• _Requirements_:
(1) Please rewrite the paragraph of the map museum listings that begins "The Globe Museum of the Austrian National Library" as a short bulleted list, keeping its main facts.
(2) Identify every line of the records that contains the word "from", and copy each of those lines.

• _Excerpted passage_:
++++++++++
Indefinite - Sint-Niklaas, Belgium
The Mercator
Museum, Zamanstraat 49, has been closed since April 3, 2023 for
renovation. The Museum plans to welcome you again in the summer of
2025 in a larger and up-to-date new Museum. The Museum will display a
chronological story of cartography, from ancient times to today. In
this story, the figure and work of Gerard De Cremer (Rupelmonde 1512
- 1594 Duisburg) - aka Gerard Mercator - is placed in the spotlight.
His rare earth globe (1541) and celestial globe (1551), recently
included in the Flemish masterpieces list, remain the highlights of
the museum. The rich collection of atlases, including his first
Ptolemy edition 1584, shines in the showcases. The story is
complemented by a carefully chosen selection of maps and atlases from
the 17th to the early 20th century.
Indefinite –
Sydney
Visitors to the State
Library of New South Wales can explore five centuries of
cartography from around the world in one place in the Map
Rooms. Across two beautiful rooms visitors will find some of the
most important maps, globes and navigation instruments from the
Library's maps collection - arguably the most significant in
Australia. One of the major highlights is a chart of the
Indian Ocean and Asia — one of only four copies in the world —
printed on vellum by Jacob Colom in 1633. Other highlights
include: an extremely rare 1515 map by Albrecht Dürer and
Johannes Stabius depicting the world as a sphere; a beautiful
hand-coloured copy of the iconic nineteen counties (the legal
boundaries of the colony up to that date) map produced by Sir Thomas
Mitchell in 1834; the 1940 Tindale map showing the distribution
of Aboriginal nations in NSW; and a selection of
rare early maps showing the gradual colonisation and expansion of
Sydney from a penal settlement to a bustling metropolis. The Map
Rooms are located on the first floor of the Mitchell Building, 1
Shakespeare Place, open every day.
Indefinite - Tampa, Florida
The
Touchton
Map Library and Florida Center for Cartographic Education, at The
Tampa Bay History Center, 801 Old Water Street, is home to more
than 8,000 maps, charts and other documents dating back from the
early European exploration of North America more than 500 years ago
up through the early 21st century. A rotating exhibition of selected
maps from the collection can be viewed in the Saunders Foundation
Gallery.
Indefinite - Vienna
The Globe
Museum of the Austrian National Library, Palais Mollard,
Herrengasse 9, is the world's only institution devoted to the study
of globes and related instruments like armillary spheres and
planetariums. On display in eight rooms are many of the more than 460
globes owned by the Museum. Additionally there is a bilingual (German
and English) multimedia presentation about globe history, globe
making, and the use of globes. Additional information from
globen(at)onb.ac.at or Tel.: (+43 1) 534 10-710 or Fax: (+43 1) 534
10-319.
++++++++++
• _Provided records_:
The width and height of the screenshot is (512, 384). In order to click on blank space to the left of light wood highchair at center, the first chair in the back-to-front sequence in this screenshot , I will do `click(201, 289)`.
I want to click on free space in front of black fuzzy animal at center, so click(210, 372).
++++++++++
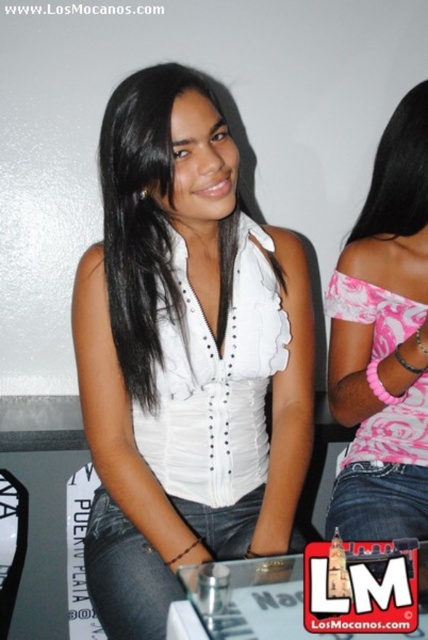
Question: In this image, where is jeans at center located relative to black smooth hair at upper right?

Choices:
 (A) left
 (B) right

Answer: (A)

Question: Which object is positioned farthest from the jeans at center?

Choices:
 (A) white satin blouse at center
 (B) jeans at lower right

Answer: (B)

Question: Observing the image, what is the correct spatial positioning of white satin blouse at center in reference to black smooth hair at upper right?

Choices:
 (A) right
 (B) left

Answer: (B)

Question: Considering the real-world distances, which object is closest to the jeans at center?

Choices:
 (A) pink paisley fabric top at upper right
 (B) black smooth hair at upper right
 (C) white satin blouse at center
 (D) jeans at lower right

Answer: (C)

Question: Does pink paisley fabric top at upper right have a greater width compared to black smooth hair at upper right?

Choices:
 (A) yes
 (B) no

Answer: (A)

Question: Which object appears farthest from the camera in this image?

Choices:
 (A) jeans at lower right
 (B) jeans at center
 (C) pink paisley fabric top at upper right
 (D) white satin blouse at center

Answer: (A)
++++++++++
• _Per-task outputs_:
(1)
- The Globe Museum of the Austrian National Library is at Palais Mollard, Herrengasse 9, in Vienna.
- It is the world's only institution devoted to the study of globes and related instruments such as armillary spheres and planetariums.
- Many of the museum's more than 460 globes are on display in eight rooms.
- A bilingual (German and English) multimedia presentation covers globe history, globe making, and the use of globes.
- More information is available at globen(at)onb.ac.at, Tel. (+43 1) 534 10-710, or Fax (+43 1) 534 10-319.

(2)
Question: Which object is positioned farthest from the jeans at center?
Question: Which object appears farthest from the camera in this image?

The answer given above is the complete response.